Jacques Delors: un «homme de foi au quotidien», salue Mgr Hérouard
Vatican News, avec agences
Figure de la construction européenne, père de l'euro, espoir éphémère de la gauche française à la présidentielle de 1995, Jacques Delors est mort mercredi 27 décembre à l'âge de 98 ans.
Depuis Bruxelles où il restera à la tête de la Commission de 1985 à 1995, il a joué les architectes pour façonner les contours de l'Europe contemporaine: mise en place du marché unique, signature des accords de Schengen, Acte unique européen, lancement du programme Erasmus d'échanges étudiants, réforme de la politique agricole commune, mise en chantier de l'Union économique et monétaire qui aboutira à la création de l'euro...
En mars 2020, il avait encore appelé les chefs d'Etat et de gouvernement de l'UE à plus de solidarité au moment où ces derniers s'écharpaient sur la réponse commune à apporter à la pandémie de Covid-19.
«Derrière ses choix et ses engagements et puis ses décisions aussi personnelles, il y avait une certaine idée de l'homme et une certaine idée du respect dans le combat politique.» témoigne Mgr Antoine Hérouard, vice-président de la Commission des épiscopats de l’Union européenne (COMECE).
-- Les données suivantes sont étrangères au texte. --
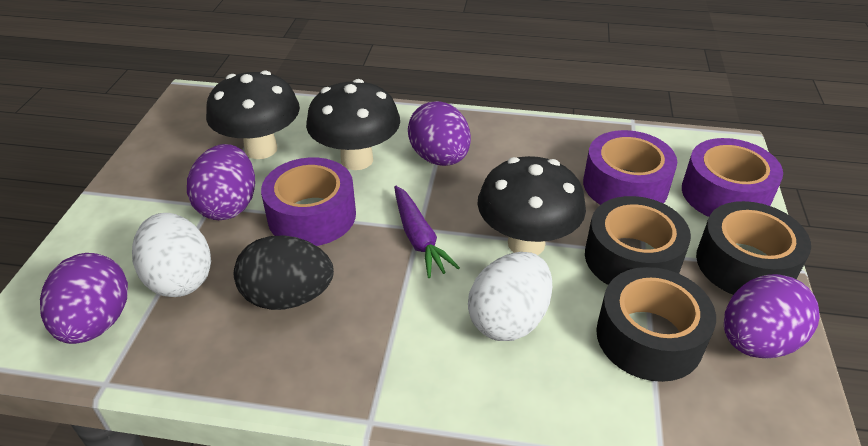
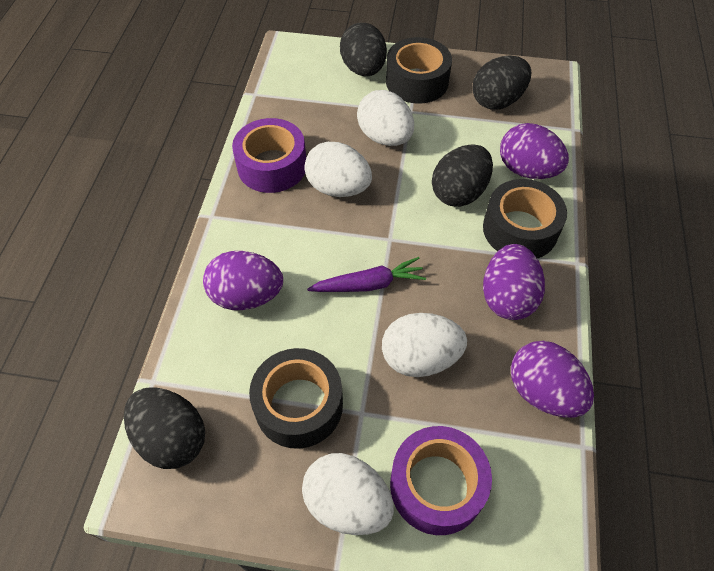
black egg: 1 -> 4
black mushroom: 3 -> 0
purple tape: 3 -> 2
white egg: 2 -> 4

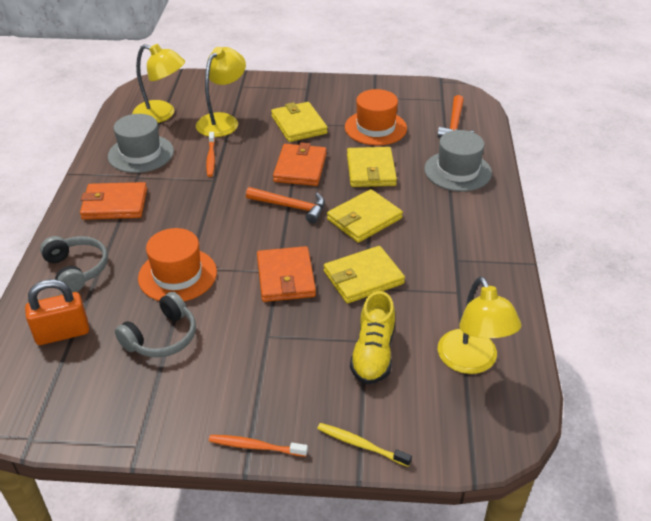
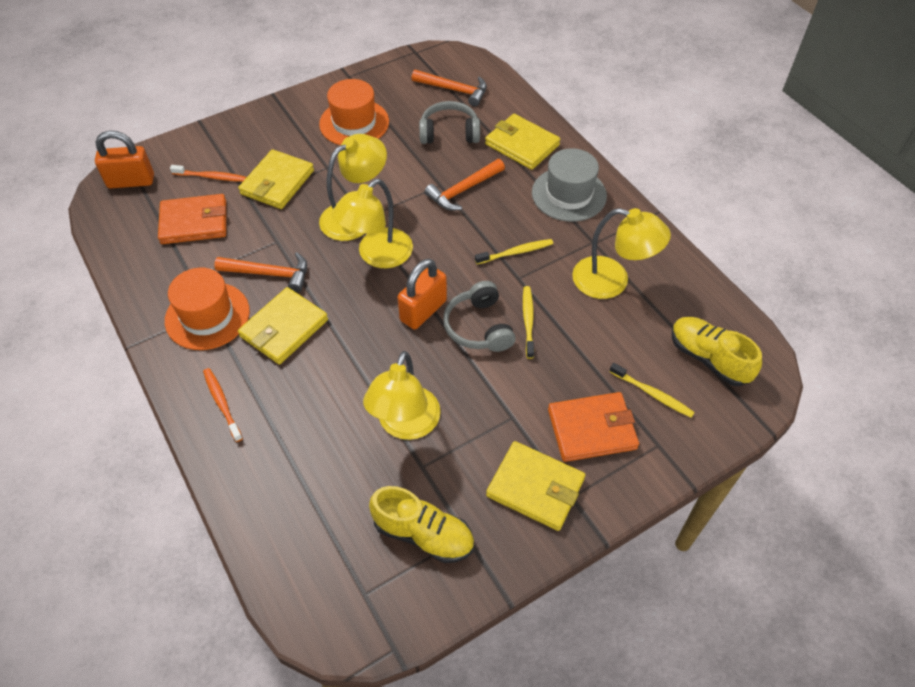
grey hat: 2 -> 1
orange hammer: 2 -> 3
orange padlock: 1 -> 2
orange wallet: 3 -> 2
yellow lamp: 3 -> 4
yellow shoe: 1 -> 2
yellow toothbrush: 1 -> 3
Une certaine vision de l’Union européenne
Avec ses centres de réflexion, Club témoin ou Notre Europe (devenu ensuite Institut Jacques-Delors), il a plaidé jusqu'au bout pour un renforcement du fédéralisme européen, réclamant davantage «d'audace» à l'heure du Brexit et des attaques de «populistes de tout acabit».
«Il avait une vraie idée de l'Europe parce qu'il était tout à fait conscient que l'Europe devait grandir dans ses capacités et pas seulement être une sorte de club économique où les gens partagent un certain nombre d'intérêts», selon Mgr Hérouard, «Il fait partie de cette génération qui a connu la guerre et qui savait quels enjeux de paix pouvait apporter l'Europe, précisément pour des pays qui se sont battus il y a quelques années encore.»
L’homme de foi
Né à Paris le 20 juillet 1925 dans un milieu simple et catholique, Jacques Delors était passé du patronage de paroisse à la Jeunesse ouvrière chrétienne (JOC), à laquelle il reste lié toute sa vie.
Il entre à la Banque de France, puis adhère à la Confédération française des travailleurs chrétiens (CFTC) et participe à la déconfessionnalisation du syndicat, qui donne naissance à la CFDT.
«Il a eu le souci d’enraciner les institutions européennes dans dans valeurs humanistes», estime Mgr Hérouard, avant d’ajouter «Il y a probablement un point où sa foi et sa fonction se rejoignent.»
En 1985, alors que Jacques Delors était président de la Commission européenne, Jean-Paul II s’est rendu au siége de la Communauté économique européenne, une première pour un pape. «Les paroles par lesquelles monsieur Jacques Delors me reçoit, avec tant d’égards, au nom de vous tous, marquent votre intérêt pour la première visite du Pape aux Institutions européennes que vous présidez et que vous animez, ou auprès desquelles vous êtes accrédités.», avait-il notamment déclaré.
Trois ans plus tard, en octobre 1988, Jean-Paul II réalisait une visite au Conseil de l'Europe à Strasbourg.
Plus récemment, en 2008 à Paris, Jacques Delors avait rencontré Benoit XVI lors de sa visite au Collège des Bernardins.
Le vice-président de la Comece a connu le Jacques Delors paroissien, à Paris et à Bruxelles, «un homme pudique, qui ne mettait pas en avant sa foi comme en bandoulière, mais la vivait au quotidien.»